The skill demonstrates connecting to LLM and multimodal APIs for image analysis, OCR, audio transcription and TTS, generating embeddings for vector search, and composing those pieces into RAG flows. It includes batching and concurrency controls for bulk jobs, semantic indexing and search with a vector DB, and examples for producing validated JSON output.

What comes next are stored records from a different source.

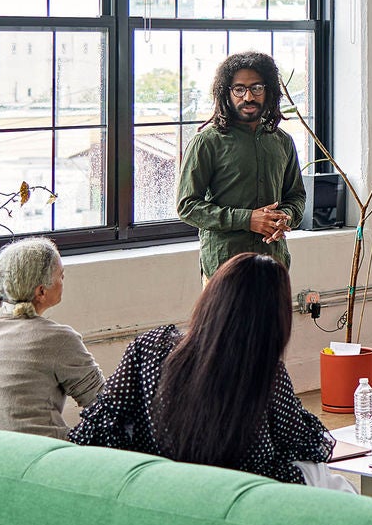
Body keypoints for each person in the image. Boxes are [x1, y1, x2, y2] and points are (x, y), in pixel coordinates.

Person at [70, 253, 338, 486]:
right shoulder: (266, 374)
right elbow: (301, 443)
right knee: (328, 481)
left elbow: (97, 429)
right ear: (274, 321)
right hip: (238, 504)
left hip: (155, 493)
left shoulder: (148, 348)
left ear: (212, 299)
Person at [174, 51, 308, 280]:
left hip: (273, 265)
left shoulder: (282, 141)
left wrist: (285, 217)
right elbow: (187, 206)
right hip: (224, 269)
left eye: (256, 88)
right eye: (239, 89)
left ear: (268, 91)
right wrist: (248, 220)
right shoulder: (207, 142)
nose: (248, 97)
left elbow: (296, 196)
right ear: (226, 93)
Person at [0, 238, 104, 440]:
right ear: (41, 292)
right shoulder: (59, 340)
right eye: (61, 276)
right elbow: (104, 403)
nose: (63, 281)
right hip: (43, 457)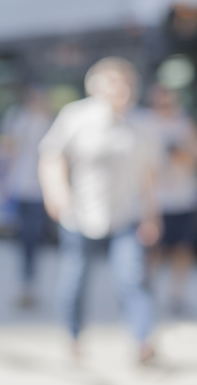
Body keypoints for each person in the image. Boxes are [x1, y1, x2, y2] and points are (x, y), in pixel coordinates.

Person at [38, 57, 160, 364]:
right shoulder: (75, 116)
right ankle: (74, 337)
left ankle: (143, 340)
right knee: (74, 279)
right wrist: (57, 195)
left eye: (126, 84)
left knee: (132, 278)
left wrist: (151, 215)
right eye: (113, 84)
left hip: (125, 216)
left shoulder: (143, 123)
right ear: (97, 87)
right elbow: (51, 157)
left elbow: (148, 174)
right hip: (80, 215)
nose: (121, 91)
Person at [145, 83, 197, 314]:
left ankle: (177, 295)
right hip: (154, 199)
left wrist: (187, 154)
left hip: (184, 198)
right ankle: (147, 292)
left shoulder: (186, 123)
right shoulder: (144, 123)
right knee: (153, 249)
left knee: (183, 249)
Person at [0, 84, 53, 308]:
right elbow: (8, 151)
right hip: (21, 186)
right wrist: (1, 183)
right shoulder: (18, 119)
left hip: (43, 188)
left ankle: (30, 283)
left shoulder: (50, 122)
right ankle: (26, 283)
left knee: (35, 236)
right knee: (25, 236)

Production concerns like rate limiting, exponential backoff retries, and hybrid query strategies are shown to increase reliability and relevance.

When to use it

  • Add image understanding or OCR to product catalogs, receipts, or visual queries.
  • Transcribe recordings, support real-time captioning, or synthesize voice responses.
  • Implement semantic search, recommendations, or knowledge retrieval using embeddings.
  • Build a RAG-based assistant that answers from your documents with traceable sources.
  • Scale API calls safely with rate limiting and retry logic for production usage.

Best practices

  • Always validate and parse model outputs with schemas (e.g., Zod) to avoid downstream errors.
  • Batch embedding generation and index upserts to reduce network overhead and cost.
  • Use concurrency controls (PQueue/Bottleneck) for bulk multimedia processing to respect rate limits.
  • Combine keyword filtering and semantic reranking for more precise RAG retrievals.
  • Expose confidence and source metadata with answers so consumers can decide trust.

Example use cases

  • E-commerce: extract product attributes from photos and auto-populate listings.
  • Customer support: RAG assistant answers support tickets using indexed docs and returns sources.
  • Media workflows: transcribe interviews, generate time-stamped segments, and create searchable transcripts.
  • Search UX: semantic search over knowledge bases with hybrid keyword + vector results.
  • Accessibility: OCR and TTS pipelines to make content accessible across formats.

FAQ

How do I ensure model outputs are structured reliably?

Define strict response schemas and use parser helpers or schema libraries to validate and reject malformed responses before further processing.

Which parts should run synchronously vs asynchronously?

Interactive queries (single user) can be synchronous; batch jobs, embedding generation, and index upserts should run asynchronously with controlled concurrency and retries.